Generally, I try to define all my string processing code on Substring (or StringProtocol) to avoid forcing constant reallocations of the string buffer. This usually works fine, but on methods like this:
func firstWord(in str: String) -> Substring {
let index = str.unicodeScalars.index {
CharacterSet.whitespacesAndNewlines.contains($0)
} ?? str.unicodeScalars.endIndex
// The character set should only match the first UnicodeScalar in a Character
let strIndex = index.samePosition(in: str)!
return str[..<strIndex]
}
it breaks if I attempt to change the input type to a Substring (and breaks even more if I attempt to accept StringProtocol). Substring.unicodeScalars is a String.UnicodeScalarView, which uses String.UnicodeScalarView.Index as its index. The samePosition(in:) method on these indexes doesn't work with Substring
Possible Solutions
Add a samePosition(in: Substring) method to String.*View.Index. This would (I assume) be the easiest change, but I would guess this would be much harder to implement on StringProtocol if support for that is wanted.
Move samePosition to StringProtocol, as an index(samePositionAs: Index) method. This would allow all StringProtocol members to provide their own implementations of the operation for their own *View Index types, but is a much bigger change than the first option
Something else, these are the two solutions I could think of, if you can think of another please share it
That still doesn't work because samePosition(in:) is only defined for String, String.UnicodeScalarView, String.UTF16View, and String.UTF8View. It's not generic at all.
String's index interchangeability doesn't seem to be reflected in StringProtocol currently, so we add those constraints ourselves. When the future of StringProtocol is more certain, we can add these constraints directly on the protocol.
edit: Added firstWord5, which shows that we don't need the S.Index == String.Index constraint
Ahh I see. Either way, this is just a method to do what I did without using samePosition(in:) (which I didn't realize would compile). What if you wanted to do this:
func prefix(of str: String, until condition: (UnicodeScalar) -> Bool) -> Substring {
var index = str.unicodeScalars.index(where: condition) ?? str.unicodeScalars.endIndex
while true {
if let characterIndex = index.samePosition(in: str) {
return str[..<characterIndex]
}
index = str.index(before: index)
}
}
I guess when simplifying my use of the function for my example I accidentally made it into something that didn't actually need use samePosition(in:), but the fact that samePosition(in:) doesn't work with Substring seems to still be an issue.
Ah, so you want to know when the index is grapheme-aligned, that is, the index is a member of str.indices. Yes, this is a gap in Substring.
Off the top of my head, I can't think of a reason why this couldn't be defined for Substring.
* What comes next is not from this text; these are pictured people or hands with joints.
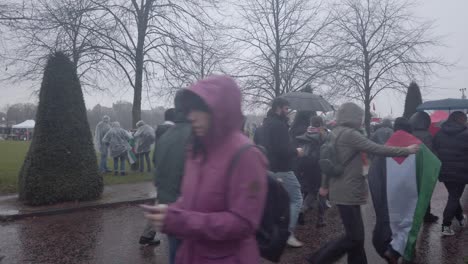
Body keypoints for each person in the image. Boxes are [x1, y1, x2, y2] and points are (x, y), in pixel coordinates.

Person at [143, 75, 268, 264]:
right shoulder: (197, 148)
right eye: (190, 109)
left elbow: (244, 223)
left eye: (200, 109)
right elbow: (192, 199)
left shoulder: (246, 154)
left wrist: (181, 222)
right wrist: (171, 210)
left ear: (221, 111)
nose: (191, 116)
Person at [307, 103, 419, 264]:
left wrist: (324, 185)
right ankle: (318, 259)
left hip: (340, 189)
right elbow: (377, 149)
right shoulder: (351, 135)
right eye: (359, 117)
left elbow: (327, 161)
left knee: (356, 237)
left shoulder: (335, 132)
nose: (361, 120)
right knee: (354, 237)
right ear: (353, 117)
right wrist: (406, 150)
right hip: (348, 190)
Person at [139, 91, 192, 257]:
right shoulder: (196, 134)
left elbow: (156, 163)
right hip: (187, 206)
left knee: (175, 251)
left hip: (167, 202)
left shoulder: (165, 136)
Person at [263, 98, 305, 247]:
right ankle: (288, 234)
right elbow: (281, 150)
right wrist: (296, 151)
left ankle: (271, 232)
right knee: (297, 198)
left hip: (269, 167)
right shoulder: (279, 125)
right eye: (286, 109)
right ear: (278, 108)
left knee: (278, 201)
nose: (288, 112)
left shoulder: (266, 123)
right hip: (282, 169)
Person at [433, 111, 468, 236]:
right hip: (462, 172)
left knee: (454, 196)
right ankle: (446, 226)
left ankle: (460, 218)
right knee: (454, 197)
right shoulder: (466, 133)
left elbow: (434, 150)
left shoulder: (439, 133)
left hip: (445, 170)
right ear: (461, 120)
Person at [409, 111, 439, 223]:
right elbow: (432, 153)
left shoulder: (410, 134)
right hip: (425, 167)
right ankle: (426, 215)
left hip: (411, 167)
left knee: (413, 192)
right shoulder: (428, 135)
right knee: (425, 192)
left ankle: (413, 214)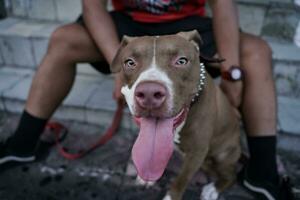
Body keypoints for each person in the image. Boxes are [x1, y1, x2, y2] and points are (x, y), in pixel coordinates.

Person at [0, 0, 294, 199]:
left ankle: (262, 170)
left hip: (186, 24)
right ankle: (23, 144)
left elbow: (223, 4)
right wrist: (120, 69)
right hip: (127, 26)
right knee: (63, 38)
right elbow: (92, 7)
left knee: (257, 52)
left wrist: (230, 72)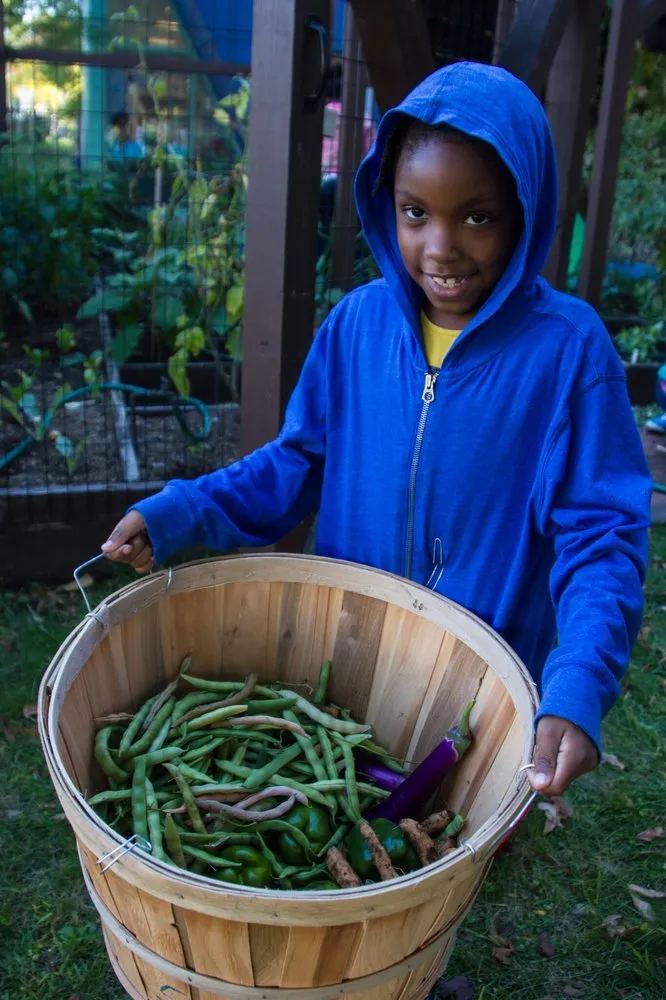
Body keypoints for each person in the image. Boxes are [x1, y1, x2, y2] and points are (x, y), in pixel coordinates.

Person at [102, 62, 651, 800]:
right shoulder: (356, 327)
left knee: (443, 842)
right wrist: (183, 509)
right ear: (384, 206)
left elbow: (601, 539)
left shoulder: (569, 352)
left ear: (526, 211)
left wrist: (578, 683)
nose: (441, 247)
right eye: (415, 211)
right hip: (353, 666)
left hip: (479, 692)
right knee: (339, 815)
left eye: (477, 216)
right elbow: (295, 464)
There might be some more effort involved in having this be present on StringProtocol, as StringProtocol might need further constraints on its associated types.
Sorry to resurrect this thread, but it seems that String.Index.samePosition(in:) still does not offer a way to do index conversion on Substring views, even though Substring uses String.Index. Has this gap been closed in another way?
Swift 5.7 made an important step in the right direction by having Substring.index(before:) and Substring.index(after:) automatically and implicitly round the supplied index down to the nearest character boundary within the substring.
I think it would make sense to provide this rounding-down operation as explicit methods on String and Substring. SE-0180 called this out as important future work; it’s time we followed up on that.
Note: Character boundaries within a Substring do not necessarily match character boundaries within its base string — so we cannot use the String-based methods to infer character positions within substrings: we need dedicated methods for rounding down indices within a substring.